To view the detailed test results, download the Excel file at the end of this article.
Below are visual representations of the test results that plots the data transfer times and data cleansing times versus the hourly cost for each service tier and performance level that was tested.
Increase performance using Azure
- Increasing ADO.NET transfer speeds requires more server compute power, which can be accomplished by increasing the number of DTU's or vCores on the target database.
- If your environment has a lot of complex transformations and data cleansing procedures, this requires more IO. To increase the time it takes to perform data cleansing procedures and other IO-intensive procedures, increase the service tier on the target database.
- For faster ADO.NET transfer speeds from source to Azure, increase the memory of the virtual machine that Discovery Hub is hosted on.
Increase performance using Discovery Hub
- To increase the speed of both data transfers and cleansing procedures, increase the number of max threads for executions packages in Discovery Hub. Discovery Hub automatically calculates object dependencies and will still honor the inherent dependencies when running across multiple threads. This helps with both speed and performance.
The optimal number of threads depends on server resources. Too few threads can result in slow execution times, but too many threads can cause the server to become slow or unresponsive.

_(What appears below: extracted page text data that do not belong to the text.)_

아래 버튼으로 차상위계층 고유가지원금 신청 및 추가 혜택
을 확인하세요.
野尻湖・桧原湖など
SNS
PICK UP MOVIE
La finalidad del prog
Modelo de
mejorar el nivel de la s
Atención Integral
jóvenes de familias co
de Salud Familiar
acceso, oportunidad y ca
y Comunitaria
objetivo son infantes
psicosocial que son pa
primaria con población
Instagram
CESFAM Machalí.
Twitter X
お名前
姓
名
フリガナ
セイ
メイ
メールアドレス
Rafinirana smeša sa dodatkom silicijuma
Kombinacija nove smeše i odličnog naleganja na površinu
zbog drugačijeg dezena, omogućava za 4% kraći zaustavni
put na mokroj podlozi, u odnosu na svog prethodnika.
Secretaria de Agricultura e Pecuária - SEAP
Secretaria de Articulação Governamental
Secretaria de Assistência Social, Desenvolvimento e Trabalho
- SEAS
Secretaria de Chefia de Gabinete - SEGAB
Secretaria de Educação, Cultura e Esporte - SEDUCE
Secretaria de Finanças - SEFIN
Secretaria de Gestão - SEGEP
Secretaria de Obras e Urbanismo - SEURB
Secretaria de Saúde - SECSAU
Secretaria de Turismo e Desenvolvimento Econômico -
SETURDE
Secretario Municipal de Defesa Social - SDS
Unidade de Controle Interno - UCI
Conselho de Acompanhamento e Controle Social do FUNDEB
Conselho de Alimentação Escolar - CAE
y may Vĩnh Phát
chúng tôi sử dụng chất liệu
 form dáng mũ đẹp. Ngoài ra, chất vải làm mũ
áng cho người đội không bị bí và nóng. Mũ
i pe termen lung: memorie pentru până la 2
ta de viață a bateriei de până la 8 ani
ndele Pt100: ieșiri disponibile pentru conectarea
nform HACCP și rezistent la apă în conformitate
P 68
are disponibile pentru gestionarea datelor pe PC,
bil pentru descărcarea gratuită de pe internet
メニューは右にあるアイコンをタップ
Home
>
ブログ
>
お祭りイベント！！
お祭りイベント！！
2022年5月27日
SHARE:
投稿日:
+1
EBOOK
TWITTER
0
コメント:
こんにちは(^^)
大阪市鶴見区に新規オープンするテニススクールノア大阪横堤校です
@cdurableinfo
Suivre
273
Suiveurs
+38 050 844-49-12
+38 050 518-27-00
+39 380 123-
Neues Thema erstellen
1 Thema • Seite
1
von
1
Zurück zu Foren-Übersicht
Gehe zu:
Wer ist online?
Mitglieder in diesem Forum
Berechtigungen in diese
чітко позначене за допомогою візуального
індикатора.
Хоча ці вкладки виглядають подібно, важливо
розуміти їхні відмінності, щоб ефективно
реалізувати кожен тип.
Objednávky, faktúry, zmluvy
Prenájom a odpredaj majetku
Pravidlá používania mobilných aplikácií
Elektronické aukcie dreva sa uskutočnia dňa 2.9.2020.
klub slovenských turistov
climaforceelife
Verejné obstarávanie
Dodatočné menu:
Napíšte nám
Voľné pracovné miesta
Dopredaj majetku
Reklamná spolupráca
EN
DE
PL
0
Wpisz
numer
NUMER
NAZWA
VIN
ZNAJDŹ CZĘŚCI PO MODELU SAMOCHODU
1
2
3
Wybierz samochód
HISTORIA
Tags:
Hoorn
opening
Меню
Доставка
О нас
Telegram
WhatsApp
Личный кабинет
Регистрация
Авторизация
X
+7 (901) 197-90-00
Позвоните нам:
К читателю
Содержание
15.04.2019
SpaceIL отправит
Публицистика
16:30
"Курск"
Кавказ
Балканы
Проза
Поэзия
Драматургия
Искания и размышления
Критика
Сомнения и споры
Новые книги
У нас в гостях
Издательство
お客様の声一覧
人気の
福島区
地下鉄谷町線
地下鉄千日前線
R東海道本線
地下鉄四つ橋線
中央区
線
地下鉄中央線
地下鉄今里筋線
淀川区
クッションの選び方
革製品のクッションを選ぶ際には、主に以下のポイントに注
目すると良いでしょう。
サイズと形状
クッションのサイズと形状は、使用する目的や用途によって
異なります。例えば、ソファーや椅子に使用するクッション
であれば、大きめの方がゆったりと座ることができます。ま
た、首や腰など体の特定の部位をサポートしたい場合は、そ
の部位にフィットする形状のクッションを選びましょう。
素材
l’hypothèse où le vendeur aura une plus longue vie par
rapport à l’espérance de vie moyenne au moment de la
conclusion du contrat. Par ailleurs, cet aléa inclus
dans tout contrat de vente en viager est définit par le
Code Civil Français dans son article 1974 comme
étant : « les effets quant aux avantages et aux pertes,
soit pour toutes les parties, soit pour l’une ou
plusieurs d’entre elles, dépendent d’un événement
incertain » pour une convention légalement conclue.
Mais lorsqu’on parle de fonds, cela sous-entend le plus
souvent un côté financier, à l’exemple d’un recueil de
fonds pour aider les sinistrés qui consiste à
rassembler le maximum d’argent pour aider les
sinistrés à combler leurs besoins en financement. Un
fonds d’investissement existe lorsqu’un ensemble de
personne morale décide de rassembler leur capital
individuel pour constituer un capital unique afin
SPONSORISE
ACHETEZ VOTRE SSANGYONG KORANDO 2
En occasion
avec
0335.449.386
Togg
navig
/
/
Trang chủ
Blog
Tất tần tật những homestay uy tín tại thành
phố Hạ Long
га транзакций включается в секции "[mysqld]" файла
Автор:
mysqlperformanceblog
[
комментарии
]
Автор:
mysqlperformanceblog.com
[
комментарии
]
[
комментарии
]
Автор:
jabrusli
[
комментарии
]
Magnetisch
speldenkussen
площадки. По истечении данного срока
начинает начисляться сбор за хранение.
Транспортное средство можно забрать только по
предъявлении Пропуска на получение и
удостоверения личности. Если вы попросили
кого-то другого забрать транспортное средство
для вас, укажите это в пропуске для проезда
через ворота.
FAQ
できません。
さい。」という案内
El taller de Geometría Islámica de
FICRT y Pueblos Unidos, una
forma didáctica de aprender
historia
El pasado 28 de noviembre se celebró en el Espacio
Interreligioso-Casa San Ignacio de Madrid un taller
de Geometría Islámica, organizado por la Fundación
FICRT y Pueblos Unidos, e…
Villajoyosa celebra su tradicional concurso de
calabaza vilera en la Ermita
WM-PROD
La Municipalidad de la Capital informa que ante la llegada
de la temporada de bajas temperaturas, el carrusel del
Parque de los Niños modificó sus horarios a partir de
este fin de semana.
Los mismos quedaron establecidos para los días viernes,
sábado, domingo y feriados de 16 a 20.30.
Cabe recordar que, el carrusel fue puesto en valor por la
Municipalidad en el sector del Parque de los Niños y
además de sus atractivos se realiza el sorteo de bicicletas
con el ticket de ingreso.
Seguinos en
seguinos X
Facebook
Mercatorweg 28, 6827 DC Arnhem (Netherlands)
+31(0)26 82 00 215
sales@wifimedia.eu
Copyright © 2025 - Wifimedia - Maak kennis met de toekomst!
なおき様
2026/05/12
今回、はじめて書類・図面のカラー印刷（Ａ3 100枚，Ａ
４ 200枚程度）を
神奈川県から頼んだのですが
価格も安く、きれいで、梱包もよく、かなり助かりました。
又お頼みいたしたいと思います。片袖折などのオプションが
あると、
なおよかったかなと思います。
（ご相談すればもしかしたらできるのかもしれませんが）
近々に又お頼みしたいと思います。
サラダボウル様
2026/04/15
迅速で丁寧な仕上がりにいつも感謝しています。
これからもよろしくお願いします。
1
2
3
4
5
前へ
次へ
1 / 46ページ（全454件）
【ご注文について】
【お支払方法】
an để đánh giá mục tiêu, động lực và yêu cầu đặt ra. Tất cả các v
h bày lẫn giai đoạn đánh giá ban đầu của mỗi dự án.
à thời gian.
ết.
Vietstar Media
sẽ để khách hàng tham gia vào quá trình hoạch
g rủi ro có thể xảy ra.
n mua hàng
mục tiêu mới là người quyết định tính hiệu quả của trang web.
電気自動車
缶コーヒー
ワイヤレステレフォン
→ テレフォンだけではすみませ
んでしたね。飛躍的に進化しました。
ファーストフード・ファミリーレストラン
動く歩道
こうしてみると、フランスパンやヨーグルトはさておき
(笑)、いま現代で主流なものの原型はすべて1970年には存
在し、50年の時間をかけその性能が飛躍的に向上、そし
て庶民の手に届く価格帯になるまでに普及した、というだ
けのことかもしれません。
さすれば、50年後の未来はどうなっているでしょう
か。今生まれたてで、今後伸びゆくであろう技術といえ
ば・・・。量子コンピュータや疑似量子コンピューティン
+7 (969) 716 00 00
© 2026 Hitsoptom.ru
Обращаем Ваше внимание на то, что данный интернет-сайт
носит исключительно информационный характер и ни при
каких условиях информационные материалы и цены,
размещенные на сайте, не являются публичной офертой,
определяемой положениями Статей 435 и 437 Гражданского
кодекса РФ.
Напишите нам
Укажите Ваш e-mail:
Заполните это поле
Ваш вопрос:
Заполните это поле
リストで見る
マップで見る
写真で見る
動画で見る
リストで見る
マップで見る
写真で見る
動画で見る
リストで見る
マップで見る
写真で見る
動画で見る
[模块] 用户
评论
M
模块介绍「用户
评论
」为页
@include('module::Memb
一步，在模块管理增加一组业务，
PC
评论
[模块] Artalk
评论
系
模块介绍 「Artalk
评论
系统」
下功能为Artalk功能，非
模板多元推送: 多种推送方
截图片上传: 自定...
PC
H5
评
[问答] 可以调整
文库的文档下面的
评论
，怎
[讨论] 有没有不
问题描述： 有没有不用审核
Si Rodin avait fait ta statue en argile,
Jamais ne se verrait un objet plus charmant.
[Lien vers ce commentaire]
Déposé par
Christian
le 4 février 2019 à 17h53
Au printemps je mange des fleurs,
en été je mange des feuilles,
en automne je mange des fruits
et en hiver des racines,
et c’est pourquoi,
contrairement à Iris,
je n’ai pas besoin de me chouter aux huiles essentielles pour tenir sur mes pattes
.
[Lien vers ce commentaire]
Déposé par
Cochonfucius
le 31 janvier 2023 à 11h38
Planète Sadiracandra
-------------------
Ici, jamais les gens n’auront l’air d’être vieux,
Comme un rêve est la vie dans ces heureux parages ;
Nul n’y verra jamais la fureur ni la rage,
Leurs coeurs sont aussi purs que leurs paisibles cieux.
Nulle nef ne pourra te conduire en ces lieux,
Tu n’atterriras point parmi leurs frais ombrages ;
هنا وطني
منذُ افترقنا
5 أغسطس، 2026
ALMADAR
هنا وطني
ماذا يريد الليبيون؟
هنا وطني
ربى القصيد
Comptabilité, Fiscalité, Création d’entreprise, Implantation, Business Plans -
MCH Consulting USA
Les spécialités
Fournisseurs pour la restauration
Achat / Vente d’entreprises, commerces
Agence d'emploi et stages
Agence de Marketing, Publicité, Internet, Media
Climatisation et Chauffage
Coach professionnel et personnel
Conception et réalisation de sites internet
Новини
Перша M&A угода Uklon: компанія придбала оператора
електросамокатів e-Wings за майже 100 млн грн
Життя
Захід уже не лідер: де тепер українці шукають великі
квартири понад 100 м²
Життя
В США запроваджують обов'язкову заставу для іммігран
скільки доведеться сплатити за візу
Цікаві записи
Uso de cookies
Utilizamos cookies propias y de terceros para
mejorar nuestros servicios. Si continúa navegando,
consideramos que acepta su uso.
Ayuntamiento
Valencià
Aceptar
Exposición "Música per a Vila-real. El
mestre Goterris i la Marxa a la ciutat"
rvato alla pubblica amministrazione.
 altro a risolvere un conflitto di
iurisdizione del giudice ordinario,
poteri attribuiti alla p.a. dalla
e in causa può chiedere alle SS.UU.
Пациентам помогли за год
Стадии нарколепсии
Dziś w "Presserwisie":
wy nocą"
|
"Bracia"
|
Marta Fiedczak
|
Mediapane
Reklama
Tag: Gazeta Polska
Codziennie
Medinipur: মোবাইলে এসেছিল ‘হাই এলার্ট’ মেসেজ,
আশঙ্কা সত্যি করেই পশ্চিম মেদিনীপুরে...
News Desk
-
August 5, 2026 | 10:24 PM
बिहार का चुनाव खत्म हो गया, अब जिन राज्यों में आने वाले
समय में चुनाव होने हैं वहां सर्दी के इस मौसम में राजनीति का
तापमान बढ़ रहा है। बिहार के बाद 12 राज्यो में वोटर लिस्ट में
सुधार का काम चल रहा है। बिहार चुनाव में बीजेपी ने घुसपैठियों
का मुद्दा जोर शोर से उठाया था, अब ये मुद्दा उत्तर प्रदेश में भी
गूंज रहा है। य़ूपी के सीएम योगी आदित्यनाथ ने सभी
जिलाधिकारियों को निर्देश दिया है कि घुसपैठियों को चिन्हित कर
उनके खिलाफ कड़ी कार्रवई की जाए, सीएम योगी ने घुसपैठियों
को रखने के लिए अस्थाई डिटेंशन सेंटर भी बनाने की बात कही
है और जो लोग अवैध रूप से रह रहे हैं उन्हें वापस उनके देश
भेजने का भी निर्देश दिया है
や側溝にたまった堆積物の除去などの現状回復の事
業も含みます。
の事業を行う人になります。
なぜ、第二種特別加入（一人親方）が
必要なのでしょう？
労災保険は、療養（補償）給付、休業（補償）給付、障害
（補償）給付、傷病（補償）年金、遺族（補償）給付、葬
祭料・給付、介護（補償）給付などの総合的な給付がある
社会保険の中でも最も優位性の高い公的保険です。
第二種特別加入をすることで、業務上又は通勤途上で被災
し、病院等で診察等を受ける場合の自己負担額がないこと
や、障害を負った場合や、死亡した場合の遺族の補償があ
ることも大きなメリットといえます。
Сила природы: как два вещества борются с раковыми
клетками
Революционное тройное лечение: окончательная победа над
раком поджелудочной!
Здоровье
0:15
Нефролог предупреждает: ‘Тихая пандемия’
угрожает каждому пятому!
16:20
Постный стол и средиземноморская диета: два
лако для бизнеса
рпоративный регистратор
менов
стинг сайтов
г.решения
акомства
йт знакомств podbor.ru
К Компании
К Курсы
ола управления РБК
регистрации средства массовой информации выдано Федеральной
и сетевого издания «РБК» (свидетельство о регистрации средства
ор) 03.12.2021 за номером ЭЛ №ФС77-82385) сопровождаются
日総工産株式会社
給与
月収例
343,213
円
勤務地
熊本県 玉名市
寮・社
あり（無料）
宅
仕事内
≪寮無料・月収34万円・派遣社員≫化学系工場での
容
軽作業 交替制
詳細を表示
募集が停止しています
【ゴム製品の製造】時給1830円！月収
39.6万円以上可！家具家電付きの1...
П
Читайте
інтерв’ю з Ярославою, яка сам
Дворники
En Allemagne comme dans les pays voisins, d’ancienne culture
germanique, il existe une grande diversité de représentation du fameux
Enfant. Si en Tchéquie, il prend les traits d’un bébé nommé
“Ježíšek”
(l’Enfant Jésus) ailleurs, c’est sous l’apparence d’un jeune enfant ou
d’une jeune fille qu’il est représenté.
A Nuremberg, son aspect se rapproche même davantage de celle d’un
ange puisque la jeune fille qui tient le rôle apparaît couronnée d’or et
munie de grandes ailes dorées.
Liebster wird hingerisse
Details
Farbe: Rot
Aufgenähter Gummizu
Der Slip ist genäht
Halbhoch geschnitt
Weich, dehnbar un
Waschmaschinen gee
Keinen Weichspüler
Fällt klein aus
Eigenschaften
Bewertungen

- Use Incremental loads to facilitate faster load times by enabling you to load only new transactional data into the MDW and ODX. If you are using an Azure Data Lake as your ODX, you can leverage the power of Databricks and a powerful Spark engine for even better performance on incremental loads.
- Enable batch data cleansing to help increase performance for data cleansing procedures on large tables. You can choose to split the INSERT statement up in batches during data cleansing, i.e. when copying data from the transformation view to the valid table. This saves log space on the SQL Server which gives you better performance on large tables with 100,000s or millions of rows.
- Enable row and page-based compression on larger tables to reduce the size of your database. This can also improve performance on I/O intensive workloads. Compressing and decompressing data, however, requires more CPU resources.
- Use the Performance Recommendations tool to take advantage of the performance-improving features in Discovery Hub. The Performance Recommendations tool analyzes your project and recommends changes that can improve the project's performance.
You can use T-SQL and the ALTER DATABASE statement to scale database resources before/after your execution packages to automatically scale resources and save on costs.
SELECT Edition = DATABASEPROPERTYEX('databasename', 'EDITION'),
ServiceObjective = DATABASEPROPERTYEX('databasename', 'ServiceObjective'),
MaxSizeInBytes = DATABASEPROPERTYEX('databasename', 'MaxSizeInBytes');
ALTER DATABASE [databasename] MODIFY (EDITION = 'Premium', MAXSIZE = 1024 GB, SERVICE_OBJECTIVE = 'P15');
You can read more about this and the availible values here.
In your Discovery Hub project, you can add this as a Script Action to scale database resources up/down. when needed. After creating the Script Action, right-click on the database you want to run this on (e.g. MDW), click Advanced, and click Set Pre- and post scripts to select when you want to run this script.
Please note, it can take several minutes or an hour to scale database resources up/down, so space out the execution of this script before deploying/executing to your Azure SQL Database accordingly.